In a field, $X^d-1$ can have at most $d$ roots, so there can always be at most $d$ elements whose order divides $d$.

The only commutative finite groups with this property are the cyclic groups.

If $G$ is any other commutative finite group then it has a subgroup of the form $(\Bbb Z/p \Bbb Z)^2$ for some integer $p$, which means it has $p^2$ elements of order dividing $p$.


Let $G$ be the multiplicative group of a finite field, $n$ its order. Let $d$ be a divisor of $n$, $\psi(d)$ the number of elements order $d$ in $G$. Suppose there exists an element $a$ of $G$ whose order is $d$. Let $H$ be the subgroup of $G$ generated by $a$. Then every element of $H$ satisfies the equation $x^d = 1$. Since the number of the solutions of $x^d = 1$ is less than or equal to $d$ and the order of $H$ is $d$, $H = \{x \in G\mid x^d = 1\}$. Therefore $\psi(d) = 0$ or $\phi(d)$, where $\phi(d)$ is the Euler's function, i.e. the number of elements of order $d$ of a cyclic group of order $d$. Since $\sum_{d\mid n} \psi(d) = n = \sum_{d\mid n} \phi(d)$, $\psi(d) = \phi(d)$ for all $d\mid n$. In particular $\psi(n) = \phi(n)$, which means there exists an element of order $n$ in $G$. This completes the proof.

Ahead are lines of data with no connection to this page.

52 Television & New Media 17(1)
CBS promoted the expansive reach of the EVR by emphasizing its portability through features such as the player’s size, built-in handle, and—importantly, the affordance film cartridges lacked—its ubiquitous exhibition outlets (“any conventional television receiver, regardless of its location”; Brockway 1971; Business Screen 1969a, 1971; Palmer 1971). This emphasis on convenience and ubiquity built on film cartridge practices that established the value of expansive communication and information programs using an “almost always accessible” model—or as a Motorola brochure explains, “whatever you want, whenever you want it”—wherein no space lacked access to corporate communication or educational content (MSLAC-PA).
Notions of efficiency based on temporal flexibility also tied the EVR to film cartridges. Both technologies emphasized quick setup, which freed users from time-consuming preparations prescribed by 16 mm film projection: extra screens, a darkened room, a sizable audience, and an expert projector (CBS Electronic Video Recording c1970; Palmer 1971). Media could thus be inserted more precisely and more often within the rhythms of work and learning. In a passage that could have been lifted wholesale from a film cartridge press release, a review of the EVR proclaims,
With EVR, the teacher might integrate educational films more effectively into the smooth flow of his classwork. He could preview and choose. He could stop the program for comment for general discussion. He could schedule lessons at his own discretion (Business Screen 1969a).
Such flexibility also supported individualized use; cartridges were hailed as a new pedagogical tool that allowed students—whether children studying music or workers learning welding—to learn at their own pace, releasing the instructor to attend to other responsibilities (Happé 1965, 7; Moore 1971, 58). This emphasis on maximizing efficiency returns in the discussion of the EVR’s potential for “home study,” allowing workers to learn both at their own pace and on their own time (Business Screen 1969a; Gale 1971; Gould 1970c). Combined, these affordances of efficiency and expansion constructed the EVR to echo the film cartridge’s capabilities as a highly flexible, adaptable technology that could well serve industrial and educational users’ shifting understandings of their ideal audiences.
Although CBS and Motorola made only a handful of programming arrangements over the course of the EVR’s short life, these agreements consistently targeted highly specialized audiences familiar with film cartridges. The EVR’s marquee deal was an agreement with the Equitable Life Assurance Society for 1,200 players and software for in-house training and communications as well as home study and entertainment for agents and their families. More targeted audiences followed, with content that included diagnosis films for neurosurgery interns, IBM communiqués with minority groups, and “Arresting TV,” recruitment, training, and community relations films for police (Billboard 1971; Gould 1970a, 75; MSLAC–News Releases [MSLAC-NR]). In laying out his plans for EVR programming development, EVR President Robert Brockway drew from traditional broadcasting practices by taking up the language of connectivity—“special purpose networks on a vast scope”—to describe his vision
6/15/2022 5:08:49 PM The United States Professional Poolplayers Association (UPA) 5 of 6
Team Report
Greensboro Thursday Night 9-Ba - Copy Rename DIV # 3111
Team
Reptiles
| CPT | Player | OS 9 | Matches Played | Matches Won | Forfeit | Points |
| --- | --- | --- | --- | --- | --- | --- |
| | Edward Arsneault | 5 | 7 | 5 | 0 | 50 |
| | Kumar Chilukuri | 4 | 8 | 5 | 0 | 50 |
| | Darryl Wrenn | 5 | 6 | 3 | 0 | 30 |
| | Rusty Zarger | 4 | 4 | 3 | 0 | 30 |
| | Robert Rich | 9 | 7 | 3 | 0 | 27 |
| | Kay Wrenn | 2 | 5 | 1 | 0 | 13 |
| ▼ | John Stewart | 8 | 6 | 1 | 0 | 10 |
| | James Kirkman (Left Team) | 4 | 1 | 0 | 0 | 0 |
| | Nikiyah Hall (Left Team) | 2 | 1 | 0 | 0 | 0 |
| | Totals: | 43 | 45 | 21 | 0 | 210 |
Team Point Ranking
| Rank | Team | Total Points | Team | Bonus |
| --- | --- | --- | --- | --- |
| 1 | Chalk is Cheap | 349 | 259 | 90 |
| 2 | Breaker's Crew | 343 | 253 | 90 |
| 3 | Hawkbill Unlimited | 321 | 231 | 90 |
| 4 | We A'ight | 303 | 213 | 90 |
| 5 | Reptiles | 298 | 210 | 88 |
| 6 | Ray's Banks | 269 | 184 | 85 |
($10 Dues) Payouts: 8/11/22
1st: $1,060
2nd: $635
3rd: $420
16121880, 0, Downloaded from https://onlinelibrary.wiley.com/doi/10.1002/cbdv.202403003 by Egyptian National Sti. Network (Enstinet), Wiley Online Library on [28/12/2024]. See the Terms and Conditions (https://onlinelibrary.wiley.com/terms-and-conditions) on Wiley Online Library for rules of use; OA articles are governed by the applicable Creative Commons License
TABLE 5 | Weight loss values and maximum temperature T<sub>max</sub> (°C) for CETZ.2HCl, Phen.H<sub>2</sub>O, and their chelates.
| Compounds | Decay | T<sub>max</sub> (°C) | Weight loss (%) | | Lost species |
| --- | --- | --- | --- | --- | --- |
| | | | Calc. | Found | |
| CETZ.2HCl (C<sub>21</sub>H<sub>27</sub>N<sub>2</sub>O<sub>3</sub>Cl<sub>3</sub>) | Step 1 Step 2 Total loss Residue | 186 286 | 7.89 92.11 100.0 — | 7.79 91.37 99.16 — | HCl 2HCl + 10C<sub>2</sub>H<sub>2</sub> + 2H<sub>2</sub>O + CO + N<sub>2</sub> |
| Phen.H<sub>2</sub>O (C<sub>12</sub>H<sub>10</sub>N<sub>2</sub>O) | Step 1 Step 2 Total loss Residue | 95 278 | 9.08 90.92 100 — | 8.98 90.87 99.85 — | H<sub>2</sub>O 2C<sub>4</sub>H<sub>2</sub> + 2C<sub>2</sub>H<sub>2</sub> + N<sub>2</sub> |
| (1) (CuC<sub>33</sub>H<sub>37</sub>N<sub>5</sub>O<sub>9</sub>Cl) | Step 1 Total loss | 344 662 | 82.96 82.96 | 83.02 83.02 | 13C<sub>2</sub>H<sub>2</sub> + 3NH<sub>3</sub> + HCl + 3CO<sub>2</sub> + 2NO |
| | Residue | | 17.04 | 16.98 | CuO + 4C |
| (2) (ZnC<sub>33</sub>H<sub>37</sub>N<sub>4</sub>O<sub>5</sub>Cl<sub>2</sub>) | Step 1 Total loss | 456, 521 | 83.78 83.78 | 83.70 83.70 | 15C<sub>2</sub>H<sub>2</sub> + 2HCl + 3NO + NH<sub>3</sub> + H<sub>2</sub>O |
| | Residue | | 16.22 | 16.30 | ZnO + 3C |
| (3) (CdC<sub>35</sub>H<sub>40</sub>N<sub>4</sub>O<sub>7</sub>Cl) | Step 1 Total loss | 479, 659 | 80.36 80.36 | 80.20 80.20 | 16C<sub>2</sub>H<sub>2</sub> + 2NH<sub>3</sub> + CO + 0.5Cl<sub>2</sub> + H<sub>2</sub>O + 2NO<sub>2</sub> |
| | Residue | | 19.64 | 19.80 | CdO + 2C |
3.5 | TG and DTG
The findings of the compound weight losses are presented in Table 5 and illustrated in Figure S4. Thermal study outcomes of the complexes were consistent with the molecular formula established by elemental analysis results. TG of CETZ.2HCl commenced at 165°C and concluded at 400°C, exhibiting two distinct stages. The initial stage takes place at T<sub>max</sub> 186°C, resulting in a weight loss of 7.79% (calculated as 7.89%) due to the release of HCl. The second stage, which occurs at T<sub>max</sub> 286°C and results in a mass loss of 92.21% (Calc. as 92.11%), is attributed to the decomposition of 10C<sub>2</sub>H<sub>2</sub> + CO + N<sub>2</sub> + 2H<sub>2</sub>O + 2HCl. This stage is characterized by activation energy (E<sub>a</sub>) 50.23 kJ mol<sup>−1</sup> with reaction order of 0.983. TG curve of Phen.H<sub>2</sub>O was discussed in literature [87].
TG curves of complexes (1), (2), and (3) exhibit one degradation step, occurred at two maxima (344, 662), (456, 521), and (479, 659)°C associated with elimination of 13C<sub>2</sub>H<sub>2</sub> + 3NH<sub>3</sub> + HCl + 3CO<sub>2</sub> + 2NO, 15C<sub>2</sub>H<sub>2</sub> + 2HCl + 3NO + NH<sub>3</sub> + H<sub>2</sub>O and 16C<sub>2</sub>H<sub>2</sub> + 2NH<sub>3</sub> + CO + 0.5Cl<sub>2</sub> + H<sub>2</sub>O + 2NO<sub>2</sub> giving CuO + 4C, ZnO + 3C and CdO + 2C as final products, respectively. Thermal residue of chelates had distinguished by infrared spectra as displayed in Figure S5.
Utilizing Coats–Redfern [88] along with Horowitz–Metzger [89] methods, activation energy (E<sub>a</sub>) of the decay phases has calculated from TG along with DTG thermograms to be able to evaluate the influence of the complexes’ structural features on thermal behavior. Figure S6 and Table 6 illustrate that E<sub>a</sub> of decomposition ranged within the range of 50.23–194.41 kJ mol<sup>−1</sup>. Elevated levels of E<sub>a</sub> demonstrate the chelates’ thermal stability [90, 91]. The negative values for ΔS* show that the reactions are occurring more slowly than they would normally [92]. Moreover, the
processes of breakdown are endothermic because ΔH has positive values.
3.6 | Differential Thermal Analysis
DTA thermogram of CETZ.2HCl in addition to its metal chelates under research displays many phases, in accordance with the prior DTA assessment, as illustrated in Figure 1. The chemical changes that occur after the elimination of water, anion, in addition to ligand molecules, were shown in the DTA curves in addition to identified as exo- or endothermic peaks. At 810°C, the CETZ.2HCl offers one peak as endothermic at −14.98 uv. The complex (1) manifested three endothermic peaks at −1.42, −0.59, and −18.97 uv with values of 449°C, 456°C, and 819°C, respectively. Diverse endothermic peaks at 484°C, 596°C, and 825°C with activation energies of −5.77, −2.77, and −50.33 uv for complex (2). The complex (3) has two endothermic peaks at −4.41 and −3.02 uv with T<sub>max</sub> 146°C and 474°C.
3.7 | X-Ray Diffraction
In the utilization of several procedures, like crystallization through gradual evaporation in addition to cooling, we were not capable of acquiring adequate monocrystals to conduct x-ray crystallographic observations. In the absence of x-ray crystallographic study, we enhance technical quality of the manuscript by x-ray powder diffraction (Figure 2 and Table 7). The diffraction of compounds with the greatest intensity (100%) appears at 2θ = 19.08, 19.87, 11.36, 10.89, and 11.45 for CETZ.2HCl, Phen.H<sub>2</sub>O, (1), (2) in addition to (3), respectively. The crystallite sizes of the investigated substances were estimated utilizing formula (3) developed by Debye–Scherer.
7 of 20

Let $G$ be the multiplicative group of a finite field, $n$ its order. Let $x$ be an element of $G$, $d$ its order. Let $H$ be the subgroup of $G$ generated by $x$. If $G = H$, we are done. Suppose otherwise. There exists $y \in G - H$. Let $m$ be the order of $y$, $l$ = lcm$(d, m)$. Suppose $d = l$. Then $m\mid d$. Hence $y^d = 1$. This contradicts the fact that the number of solutions of the equation $X^d = 1$ is less than or equal to $d$. Hence $d \lt l$. By the answer to this question, there exists an element $z$ of order $l$ in $G$. We can repeat this process until we find a generator of $G$. This completes the proof.